Netflix (NFLX): Netflix reported a great quarter on October 16th, to which the market mostly yawned, because the stock is up more than 50% YTD. They beat on revenue and missed on EPS, but I (like most) was more interested in subscriber growth. While they are still adding customers at a great pace, I have to worry about this one. They’re over 100M subs, but the stock seems to be trading as if they’ve already hit 300M, or will inevitably hit 500M. I think there’s a lot of danger here, especially opportunity cost. International is strong, but they have to compete with Amazon, HBO, HULU, soon Disney, and I’m sure more will come. I’m not saying it will be winner take all, but Netflix used to be the default, and now it’s not so simple. If they nearly double to 200M subs, that’s roughly 30B a year in revenue. If they can get to a 10% net margin, at a PE of just 20 that would support a valuation of 60B. They’re at 85B now. Sure, you can argue that a PE of 20 is low, but remember, that’s if they can double subscribers! This thing is so expensive right now.

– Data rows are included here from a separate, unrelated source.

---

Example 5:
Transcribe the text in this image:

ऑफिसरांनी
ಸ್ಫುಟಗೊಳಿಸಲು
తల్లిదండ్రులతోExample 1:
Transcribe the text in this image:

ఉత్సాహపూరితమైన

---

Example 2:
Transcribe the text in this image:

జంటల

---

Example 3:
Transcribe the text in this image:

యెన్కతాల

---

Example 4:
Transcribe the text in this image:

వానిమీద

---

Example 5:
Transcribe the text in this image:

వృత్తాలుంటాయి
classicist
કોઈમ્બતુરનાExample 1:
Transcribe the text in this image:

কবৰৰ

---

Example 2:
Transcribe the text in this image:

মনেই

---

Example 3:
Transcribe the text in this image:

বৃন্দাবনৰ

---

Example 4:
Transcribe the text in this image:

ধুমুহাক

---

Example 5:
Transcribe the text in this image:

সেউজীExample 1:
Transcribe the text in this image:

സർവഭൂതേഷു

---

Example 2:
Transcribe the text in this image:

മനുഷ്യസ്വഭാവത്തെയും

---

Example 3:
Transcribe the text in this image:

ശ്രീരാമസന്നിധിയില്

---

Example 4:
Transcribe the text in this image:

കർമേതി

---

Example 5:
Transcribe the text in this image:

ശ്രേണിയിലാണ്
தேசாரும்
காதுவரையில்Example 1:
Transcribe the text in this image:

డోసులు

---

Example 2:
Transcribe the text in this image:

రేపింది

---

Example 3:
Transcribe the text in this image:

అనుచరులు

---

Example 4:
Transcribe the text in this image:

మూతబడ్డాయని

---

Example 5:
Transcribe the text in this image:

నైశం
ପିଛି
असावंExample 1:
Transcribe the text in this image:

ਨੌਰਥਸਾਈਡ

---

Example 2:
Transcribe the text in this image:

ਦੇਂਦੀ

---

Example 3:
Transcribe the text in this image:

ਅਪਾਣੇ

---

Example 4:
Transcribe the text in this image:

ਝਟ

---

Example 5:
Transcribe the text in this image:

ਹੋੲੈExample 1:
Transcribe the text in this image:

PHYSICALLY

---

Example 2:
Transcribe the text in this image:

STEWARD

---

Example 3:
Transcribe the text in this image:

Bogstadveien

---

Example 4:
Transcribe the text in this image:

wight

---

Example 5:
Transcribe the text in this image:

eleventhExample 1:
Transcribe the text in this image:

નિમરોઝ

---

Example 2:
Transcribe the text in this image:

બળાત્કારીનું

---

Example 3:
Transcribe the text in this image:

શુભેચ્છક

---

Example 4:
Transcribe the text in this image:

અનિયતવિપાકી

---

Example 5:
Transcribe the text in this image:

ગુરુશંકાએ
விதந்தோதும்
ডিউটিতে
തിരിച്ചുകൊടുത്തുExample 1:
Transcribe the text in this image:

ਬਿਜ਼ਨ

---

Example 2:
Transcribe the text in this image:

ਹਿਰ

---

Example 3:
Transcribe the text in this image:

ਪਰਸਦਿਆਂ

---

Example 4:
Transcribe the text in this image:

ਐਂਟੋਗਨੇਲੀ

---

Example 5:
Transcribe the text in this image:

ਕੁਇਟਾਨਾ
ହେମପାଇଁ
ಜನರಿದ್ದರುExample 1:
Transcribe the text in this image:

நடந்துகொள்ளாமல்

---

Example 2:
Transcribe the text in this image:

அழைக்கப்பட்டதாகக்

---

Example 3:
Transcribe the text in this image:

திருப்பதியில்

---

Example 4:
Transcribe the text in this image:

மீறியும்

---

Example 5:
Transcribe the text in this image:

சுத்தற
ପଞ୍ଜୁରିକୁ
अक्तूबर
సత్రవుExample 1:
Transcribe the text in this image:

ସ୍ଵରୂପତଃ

Skechers (SKX): Skechers regained the market’s affection when they reported on 10/19. Absolutely Skechers was due for a little margin expansion. A PE of 13 or whatever was very worry-driven. But they’re not going to start growing at 30% consistently once again, I don’t think. PE is now 21.5, and I can’t imagine it stretching too much over 25. So again, I think it totally deserved the ~40% pop, but I’d say this one is now back to fair value.
Atlassian (TEAM): Atlassian also reported a great quarter on 10/19. This is one SaaS play that I believe in, but it’s just plain expensive (Veeva is another). The company grew revenue 42% this quarter, but it trades at an almost SHOP-like PS ratio of 16.5, and a PE of 128 based on adjusted earnings. To make matters worse, their OpEx grew at 48% for the quarter – spending is growing faster than revenue! The market loved it, and shares rose ~25% Friday, but are giving back a bit of ground today. I just can’t get interested at this valuation.
Paypal (PYPL): Paypal beat on both EPS and Revenue in impressive fashion. The 20%+ revenue growth (an acceleration from high teens growth) is an impressive level for a company this mature. They seem to have a lot of tailwinds working for them, and at a PE of just under 40, I can’t find a lot of fault with this one. Seems fairly valued at worst.
For stocks I own, Mulesoft (MULE) reports Thursday after markets close. I was considering adding when it was around a PS of 11, but it’s risen 17.5% in October and now sports a PS of 13. I’ll check out the customer growth they report on Thursday and then see what’s what.